Approximating holomorphic maps by holomorphic embeddings Let $\mathrm{Hol}^d(\Sigma, \mathbb{C} \mathbb{P}^n)$ denote the space of holomorphic maps of degree $d$ from a Riemann surface $\Sigma$ to complex projective space of dimension $n$. Let $\mathrm{HolEmb}^d(\Sigma, \mathbb{C} \mathbb{P}^n)$ denote the subspace of those holomorphic maps which are also embeddings, so there is an inclusion
$$i : \mathrm{HolEmb}^d(\Sigma, \mathbb{C} \mathbb{P}^n) \longrightarrow \mathrm{Hol}^d(\Sigma, \mathbb{C} \mathbb{P}^n).$$
If we were discussing smooth maps, instead of holomorphic, Whitney's embedding theorem would say that this map is approximately $(\frac{n}{2}-2)$-connected. Is there a connectivity range for this map of spaces of holomorphic maps?

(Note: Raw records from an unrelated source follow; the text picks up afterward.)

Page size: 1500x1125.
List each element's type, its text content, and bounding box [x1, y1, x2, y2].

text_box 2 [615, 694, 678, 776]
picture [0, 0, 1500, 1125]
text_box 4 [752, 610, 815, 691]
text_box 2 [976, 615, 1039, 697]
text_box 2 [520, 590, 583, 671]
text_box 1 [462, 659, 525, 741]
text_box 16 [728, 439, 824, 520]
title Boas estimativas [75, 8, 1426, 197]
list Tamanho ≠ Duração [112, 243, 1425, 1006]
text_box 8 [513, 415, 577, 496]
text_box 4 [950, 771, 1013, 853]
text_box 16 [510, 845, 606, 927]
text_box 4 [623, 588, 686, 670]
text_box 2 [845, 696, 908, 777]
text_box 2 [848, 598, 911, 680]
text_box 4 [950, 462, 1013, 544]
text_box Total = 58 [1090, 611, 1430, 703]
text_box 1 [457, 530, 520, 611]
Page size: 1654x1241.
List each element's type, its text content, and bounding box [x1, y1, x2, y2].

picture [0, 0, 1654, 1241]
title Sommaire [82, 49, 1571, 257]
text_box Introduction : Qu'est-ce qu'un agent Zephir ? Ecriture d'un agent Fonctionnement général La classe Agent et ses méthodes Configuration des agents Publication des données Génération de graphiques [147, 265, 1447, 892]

 A: I will assume that d is the degree of the pull-back of $\mathcal{O}(1)$ to $\Sigma$ and that it is sufficiently large with respect to the genus g of $\Sigma$.  In this case, the dimension of the space of holomorphic maps of $\Sigma$ in $\mathbb{P}^n$ is 
$$
D_n := (n+1)d + n(1-g) ,
$$
while the dimension of the space of holomorphic maps that are not isomorphisms onto their image is 
$$
(n+1)d + n(1-g) -n+2 = D_n -(n-2) .
$$
In particular, since the inclusion that you are interested in has complement of (complex) codimension n-2, it follows that it is "quite connected", roughly (2n-1)-connected?

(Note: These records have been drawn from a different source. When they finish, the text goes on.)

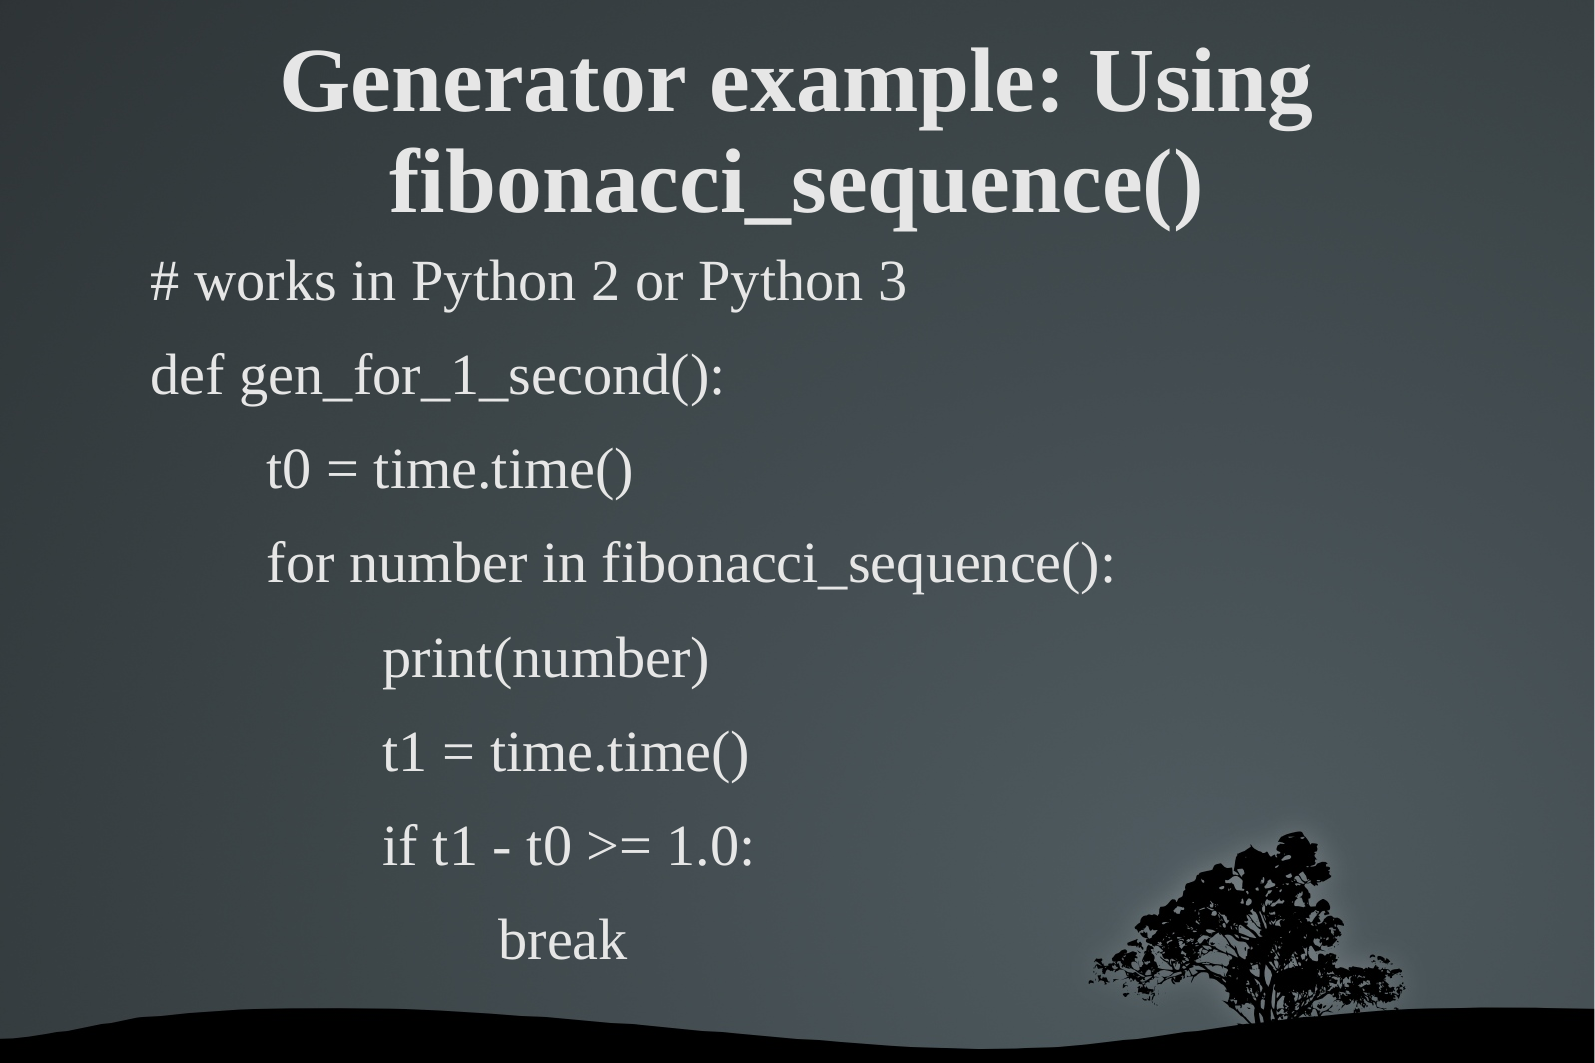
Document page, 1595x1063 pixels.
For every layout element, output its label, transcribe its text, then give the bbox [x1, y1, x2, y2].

picture [0, 0, 1595, 1063]
title Generator example: Using fibonacci_sequence() [79, 11, 1515, 248]
list # works in Python 2 or Python 3 def gen_for_1_second(): t0 = time.time() for number in fibonacci_sequence(): print(number) t1 = time.time() if t1 - t0 >= 1.0: break [79, 248, 1515, 1020]
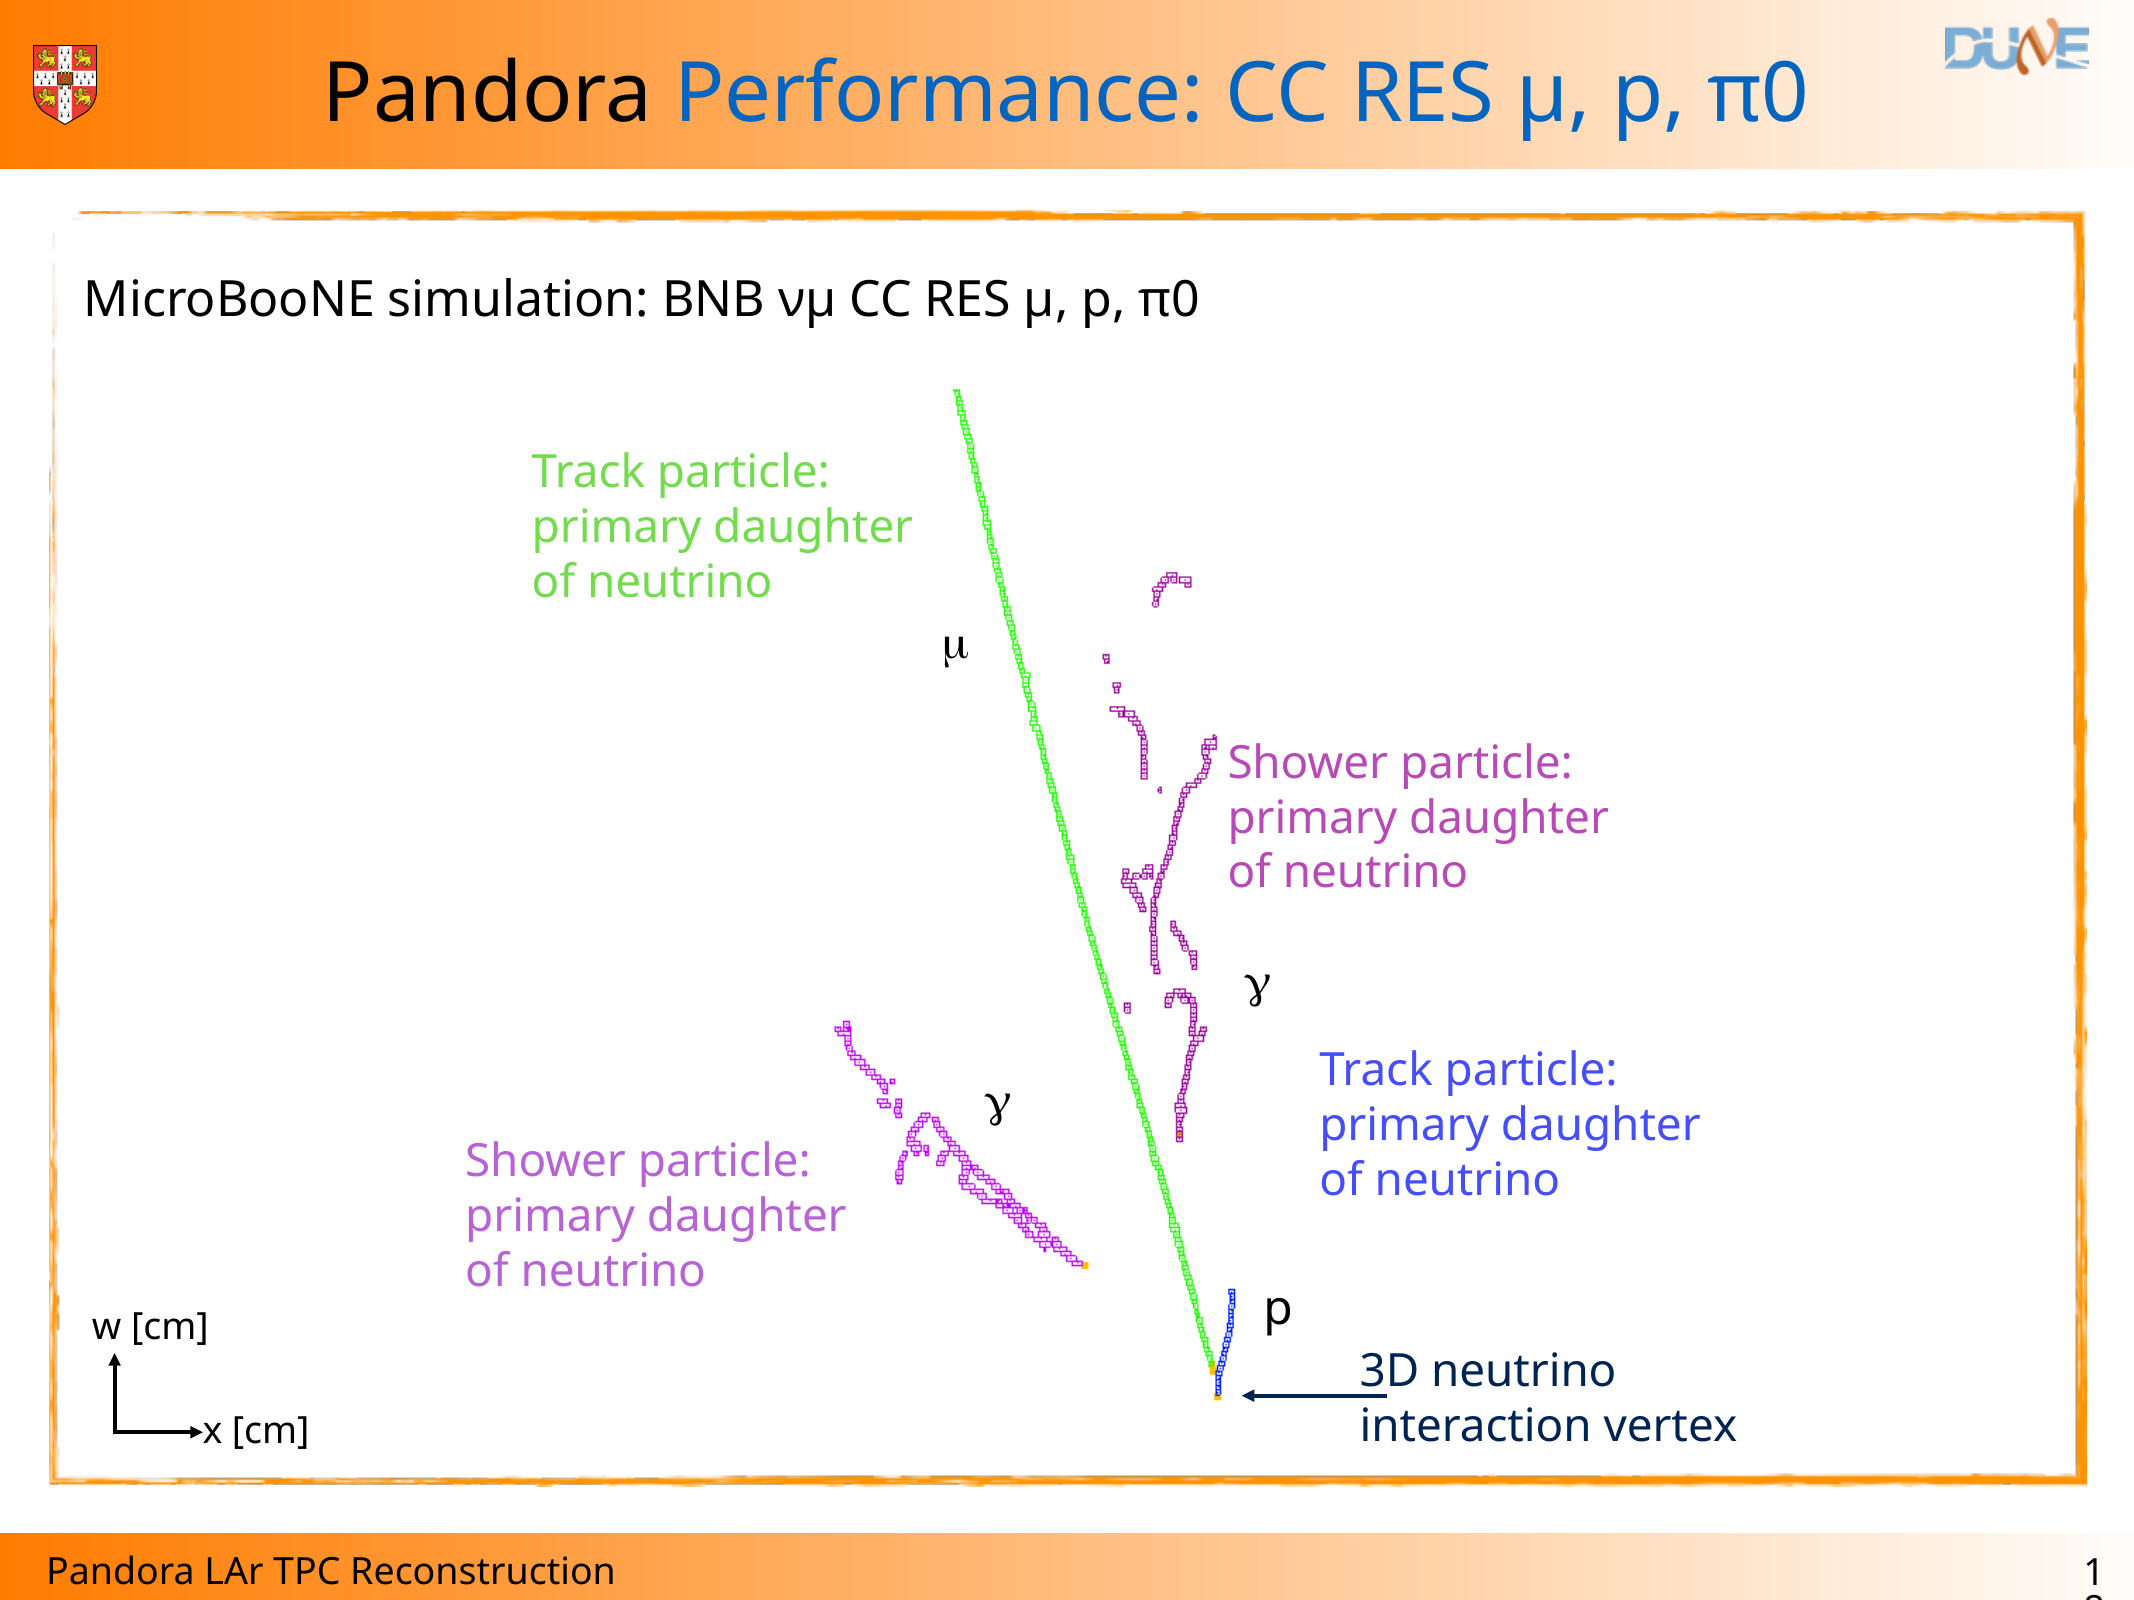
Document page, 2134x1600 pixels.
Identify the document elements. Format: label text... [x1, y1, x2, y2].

text_box w [cm] [83, 1293, 230, 1355]
text_box w [cm] [433, 1533, 438, 1600]
picture [49, 210, 2087, 1487]
text_box <number> [2075, 1539, 2132, 1600]
text_box x [cm] [194, 1397, 332, 1459]
text_box g [976, 1059, 1040, 1134]
text_box Shower particle: primary daughter of neutrino [456, 1095, 876, 1332]
picture [1944, 17, 2090, 76]
text_box m [933, 602, 996, 677]
text_box 3D neutrino interaction vertex [1351, 1332, 1806, 1459]
text_box <number> [942, 1533, 949, 1600]
text_box Track particle: primary daughter of neutrino [1311, 1003, 1730, 1241]
picture [33, 45, 97, 125]
text_box p [1255, 1267, 1318, 1342]
text_box Track particle: primary daughter of neutrino [523, 405, 942, 643]
text_box Shower particle: primary daughter of neutrino [1219, 696, 1638, 933]
text_box g [1236, 941, 1300, 1016]
text_box MicroBooNE simulation: BNB νμ CC RES μ, p, π0 [75, 257, 1288, 335]
text_box <number> [942, 0, 949, 27]
text_box Pandora Performance: CC RES μ, p, π0 [208, 27, 1925, 150]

Unless I made some mistakes in my computations, the estimates for the dimensions above are only valid if d is sufficiently large, otherwise they should simply be lower bounds on the actual dimensions of the spaces. In the case of n=2 you obviously must allow singularities in the image, but you can also prove that the locus where the morphism is not a local embedding (i.e. when the derivative is not injective somewhere) has codimension one.
A: At least for CP^2, HolEmb is empty unless g=(d-2)(d-1)/2 by the adjunction formula.